Federal Employee Disability Retirement: An Expectation of Disaster

Most lives are lived with an expectation of unease; if things are going smoothly, we look with suspicion at what will come from around the corner; if calm and quietude prevails, we consider it merely a precursor to a major storm; and if good fortune comes our way, there is a leeriness as to the strings attached.

Perhaps distrust is based upon justifiable historical events; or, as news is merely the compilation of tragic events gathered into a compendium of daily interests, so our skewed perspective of the world merely reinforces what our childhoods entertained.  With a foundation of such natural tendencies to see the world with suspicion, when a medical condition impacts a person, the expectation of crisis is only exponentially magnified.

Suddenly, everyone becomes the enemy, and not just the few who are known to lack heart; and actions which were previously normative, becomes a basis for paranoia.  Chronic pain diminishes tolerance for human folly; depression merely enhances the despair when others engage in actions betraying empathy; and the disaster which was suspected to be just around the corner, closes in on us when pain medications fail to palliatively alleviate.

For Federal employees and U.S. Postal workers who suffer from a medical condition, such that the medical condition begins to prevent one from performing all of the essential elements of one’s job, the bifurcation between the personal and the professional, between play and work, often comes crumbling down upon us, and signs of potential trouble portend to indicate to us that it may be time to “move on”.  That impending sense of doom?  It may be upon us.  That calm before the storm?  The reality of what the agency is contemplating may prove you right. And the potential loss of good fortune?

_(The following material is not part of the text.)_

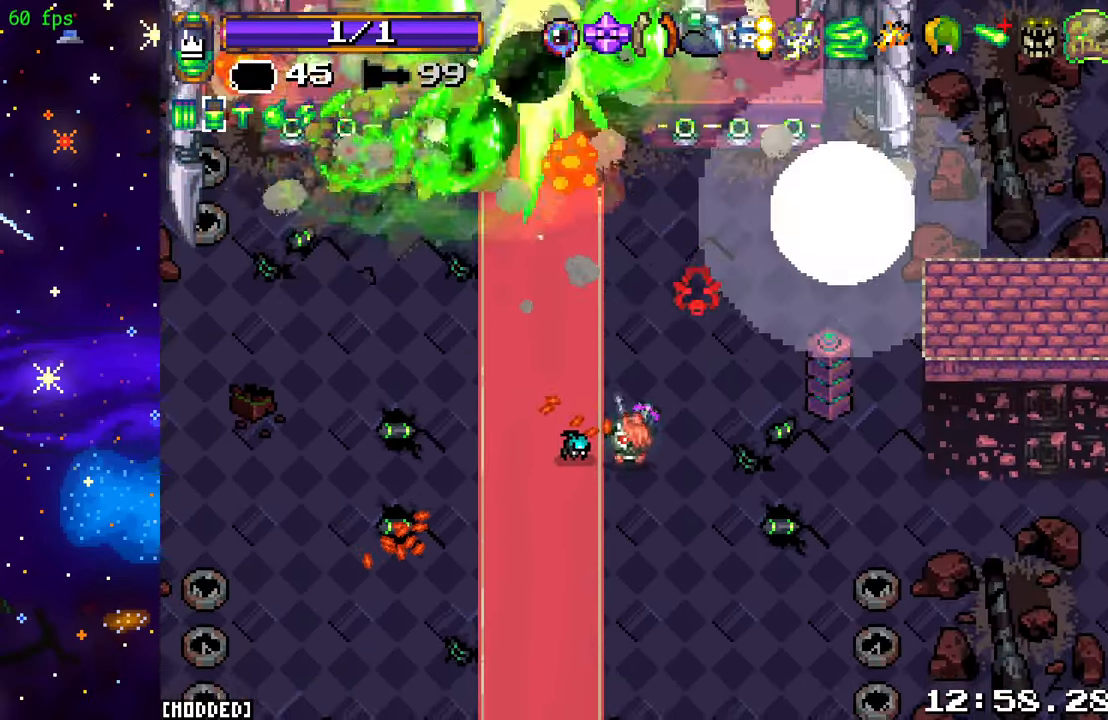
{"buttons": [], "left_stick": "center", "right_stick": "center", "events": []}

Agencies are not known for their patience.  For the Federal or Postal employee who is no longer one of the “good old boys” of the network of productive employees because of a medical condition which is beginning to impact one’s ability to maintain a daily work schedule, or perform at the level prior to the onset of a medical condition, consideration should be given to preparing, formulating and filing for Federal Disability Retirement benefits through the U.S. Office of Personnel Management, whether one is under FERS, CSRS or CSRS Offset.

Time is often of the essence, and while most expectations of impending disasters are unfounded, the behavior of Federal agencies and the U.S. Postal Service can never be relied upon, any more than the weather can be predicted a day in advance.